New York Gov. Andrew Cuomo, for example, plans to take up pension reform after his budget passes; he is already feuding with the state’s teachers over a plan to eliminate $1.5 billion in school aid, and he is resisting efforts to reduce the cuts by extending a millionaire’s surtax that expires this year.
Democrats contend that they are ahead of their GOP peers because they put everything on the table early. O’Malley pushed through a package of tax increases three years ago that he says has Maryland in a stronger position than most other states. In his view, Republicans seized the spotlight—O’Malley calls Christie “the best stand-up review in American politics today, hardy-har-har”—without doing much. Countering conservative arguments that the only way to win concessions from labor is to limit collective bargaining, Democrats are largely trying to negotiate cooperatively with the unions.
“Christie has raised taxes and hasn’t gotten any concessions out of labor, on pensions or anything,” DGA spokeswoman Lis Smith says. “We have Democratic governors who have gotten concessions out of labor on pensions—[Jay] Nixon in Missouri, [Christine] Gregoire in Washington, O’Malley working on it now.”
For his part, O’Malley ventured out to meet with the protesters who thronged Annapolis, the state capital, this week. “My message was that I appreciate the hard work that public employees do, that I understand that they did not bring about this national recession, and that I’m committed to staying at the table,” he said a few days later.

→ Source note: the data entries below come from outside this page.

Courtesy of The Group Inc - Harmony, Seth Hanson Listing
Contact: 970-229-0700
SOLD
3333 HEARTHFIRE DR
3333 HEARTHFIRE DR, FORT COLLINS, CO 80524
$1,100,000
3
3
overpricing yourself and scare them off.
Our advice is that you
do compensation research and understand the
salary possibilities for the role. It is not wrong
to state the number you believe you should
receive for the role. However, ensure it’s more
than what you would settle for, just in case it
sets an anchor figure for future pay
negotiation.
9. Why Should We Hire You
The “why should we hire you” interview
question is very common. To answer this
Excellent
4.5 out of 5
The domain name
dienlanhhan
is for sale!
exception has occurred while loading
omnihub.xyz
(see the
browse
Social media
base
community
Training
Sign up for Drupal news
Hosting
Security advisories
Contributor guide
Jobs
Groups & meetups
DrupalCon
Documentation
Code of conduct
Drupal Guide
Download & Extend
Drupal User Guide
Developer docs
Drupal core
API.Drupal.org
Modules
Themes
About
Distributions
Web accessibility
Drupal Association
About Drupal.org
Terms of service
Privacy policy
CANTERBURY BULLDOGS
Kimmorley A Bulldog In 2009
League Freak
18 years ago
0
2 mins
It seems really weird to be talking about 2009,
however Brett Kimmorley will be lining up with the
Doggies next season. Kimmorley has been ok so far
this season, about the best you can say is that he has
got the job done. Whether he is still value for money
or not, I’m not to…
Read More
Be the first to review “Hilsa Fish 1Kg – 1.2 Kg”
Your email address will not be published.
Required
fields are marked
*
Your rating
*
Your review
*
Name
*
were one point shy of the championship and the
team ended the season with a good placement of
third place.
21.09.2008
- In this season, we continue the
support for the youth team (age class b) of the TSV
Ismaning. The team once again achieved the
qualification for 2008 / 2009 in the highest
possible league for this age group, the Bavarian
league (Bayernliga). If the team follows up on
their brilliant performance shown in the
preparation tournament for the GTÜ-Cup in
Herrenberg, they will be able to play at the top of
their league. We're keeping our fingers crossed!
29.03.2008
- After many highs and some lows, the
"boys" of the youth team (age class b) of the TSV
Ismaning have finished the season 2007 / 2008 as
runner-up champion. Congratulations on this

Labor seems willing to stay at the table with their political allies, too. AFL-CIO President Richard Trumka joined the demonstrators in Annapolis but lauded O’Malley for his willingness to engage with unions.
“Governors like Martin O’Malley, [Illinois’s] Pat Quinn, and [Montana’s] Brian Schweitzer have been willing to sit down and work with us to come up with real solutions to real problems,” American Federation of State, County, and Municipal Employees President Gerald McEntee said in a statement. “Our members understand the current fiscal situation and have made enormous concessions.”
The pressing political question is whether these Democratic governors and their public employees can find a path to stabilize state finances while protecting bargaining rights and avoiding a Wisconsin-style fracas. That may turn on whether voters will accept at least some tax increases. Republicans might argue such a move is simply siphoning money from taxpayers to public employees, but the same could be said in reverse of the corporate tax cuts that GOP state executives are proposing.
More to the point, the concessions that Democrats and Republicans are demanding are roughly comparable: Kasich and O’Malley, for instance, are both asking public employees to contribute 2 percentage points more of their pay to their pensions. Malloy is seeking $2 billion in savings over two years, more annually than the $2.8 billion over five years that Scott is requesting in Florida.
If the Democratic governors succeed in steadying their budgets without nasty fights, they’ll have bragging rights on their Republican counterparts heading into 2012; that would provide a potent argument for O’Malley, who is charged with electing more Democratic chief executives. If the Democrats fail, Walker, Kasich, and Christie will have the last laugh—hardy-har-har.
This article appears in the March 19, 2011, edition of National Journal.